There is this passion that I desire but I am not allowed to have. I am not restricted to having it by any means, but the consequences of the past hold me back from exploring further than the limits that I have given myself. It is not that I do not want to reach the peak of my desire, it is the reality of how lethal that desire is. I often wonder if this thing that I seek is truly worth the sacrifice. But then is their truly complete pleasure without a little bit of pain. No matter how much I tell myself that it won’t be that bad, the trauma that existed before crawls in and the fear traps me in a state of flight.
I cannot run successfully though, because the further I run the more curious I become. The more I want to understand this urge within me. I no longer feel the need to actually satisfy this desire, but I want to understand every single thing about it. I want to explore every theory it has to offer me, but the practical aspect is far more scary. Every time I am brought to the physical position to fulfil my desire the trauma comes in full force to stop my actions. My mind and body begin a war which my mind always wins.
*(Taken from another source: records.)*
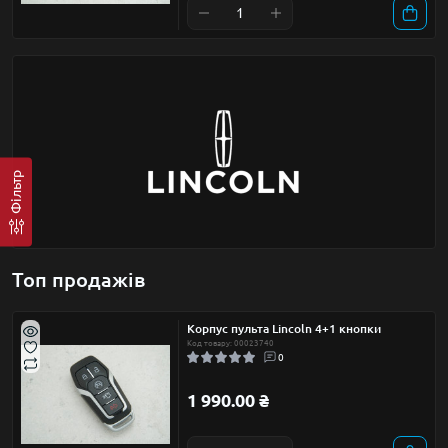
Фільтр
Топ продажів
Корпус пульта Lincoln 4+1 кнопки
Код товару: 00023740
0
1 990.00 ₴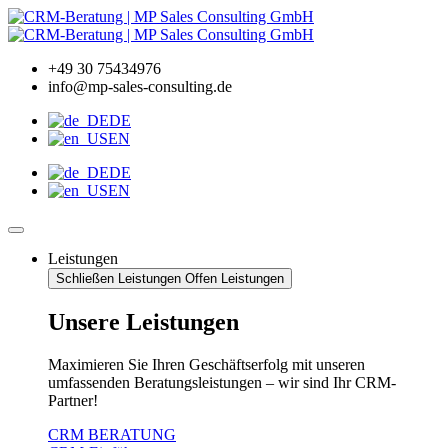
Zum
Inhalt
wechseln
+49 30 75434976
info@mp-sales-consulting.de
DE
EN
DE
EN
Leistungen
Schließen Leistungen
Offen Leistungen
Unsere Leistungen
Maximieren Sie Ihren Geschäftserfolg mit unseren
umfassenden Beratungsleistungen – wir sind Ihr CRM-
Partner!
CRM BERATUNG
Not because my body isn’t strong enough but because it remembers exactly why that trauma exists in the first place. Then I run as fast as I can.
I do not know if this would forever be the case and I’m not sure how I feel about the possibility of any of it. I’m not sure I want it to end, or it I don’t. At the end of the day, I’m left with these desires and the only possibility of them being filled is through intoxication. Ironically, I haven’t been intoxicated before so the likability of that working is still under probability, what if it doesn’t work? Till then. Everything just tends to want to come out but not in a way that makes sense to me. I don’t know if its fear or just something I’m not ready for.